A global, taxon-stratified, high-resolution sampling-effort dataset from GBIF for bias-aware ecological modelling

Introduction and Aim: Spatiotemporal and taxonomic sampling bias in biodiversity occurrence data poses critical challenges for robust ecological inference, species distribution models (SDMs), and conservation planning. Despite the exponential growth in global biodiversity records over recent decades, these biases persist. This study converts raw occurrence records from Global Biodiversity Information Facility (GBIF) into global, publicly available, taxon-stratified, and temporally resolved sampling-effort rasters using a reproducible workflow, providing transparent and standardised measures of observation count and species richness to support bias-aware ecological analyses.
Main Variables Included: Two complementary raster variables: observation count and species richness, each provided across major taxonomic groups and their descendant levels (e.g., classes, orders, families).
Time Coverage: Annual and cumulative rasters span 1980-2025.
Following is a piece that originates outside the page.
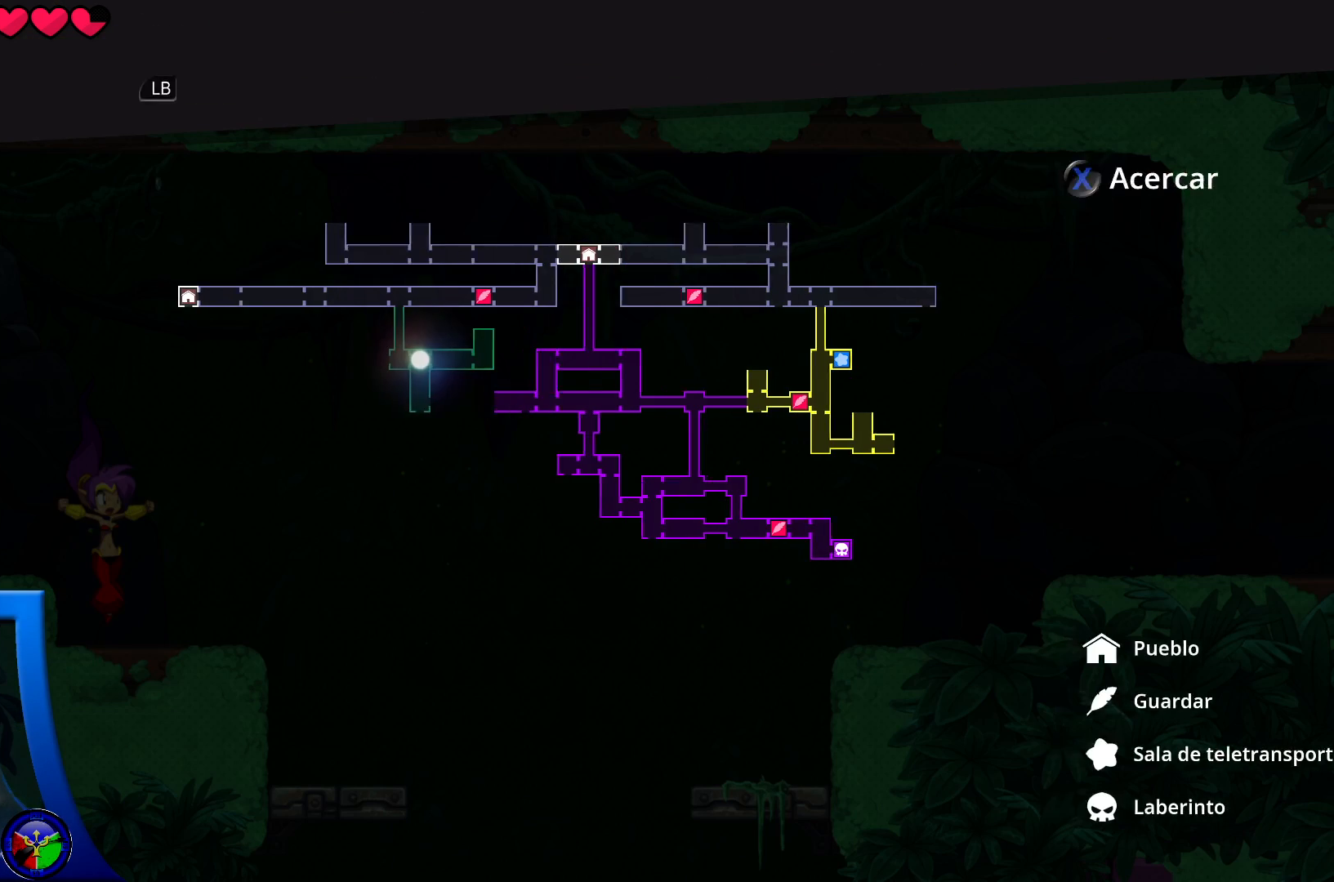
{"dt_ms": 500, "buttons": [], "left_stick": "center", "right_stick": "center", "events": []}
Spatial Coverage: global; four spatial resolutions (~1, 5, 10, and 20 km).
Taxa: Nine major taxonomic groups: Amphibia, Arachnida, Aves (birds), Fungi, Insecta, Mammalia, Mollusca, Reptilia, and Tracheophyta (vascular plants), with descendant-level outputs
Applications: Based on ~3 billion records for >730,000 species, this study provides annual and cumulative global rasters quantifying observation count and species richness at four resolutions, stratified by nine taxonomic groups and their descendants. At 1 km resolution, 95% of records occupy merely 0.33% of Earth's surface (0.93% of land), whilst the remaining data extend across only 1.77% (3.88% of land), leaving approximately 98% (95% of land) unsampled. This extreme concentration persists across all taxonomic groups, underscoring the need for taxon-specific bias correction. Annual data enable exploration of long-term trends in data mobilisation and sampling effort. These rasters enable bias correction in presence-only SDMs, including MaxEnt bias files, target-group backgrounds, and model-based approaches. Beyond SDMs, they can inform macroecological synthesis, biodiversity monitoring, and systematic conservation planning by identifying spatial and temporal knowledge gaps. All data and code are openly available under FAIR principles, promoting transparent and reproducible biodiversity science.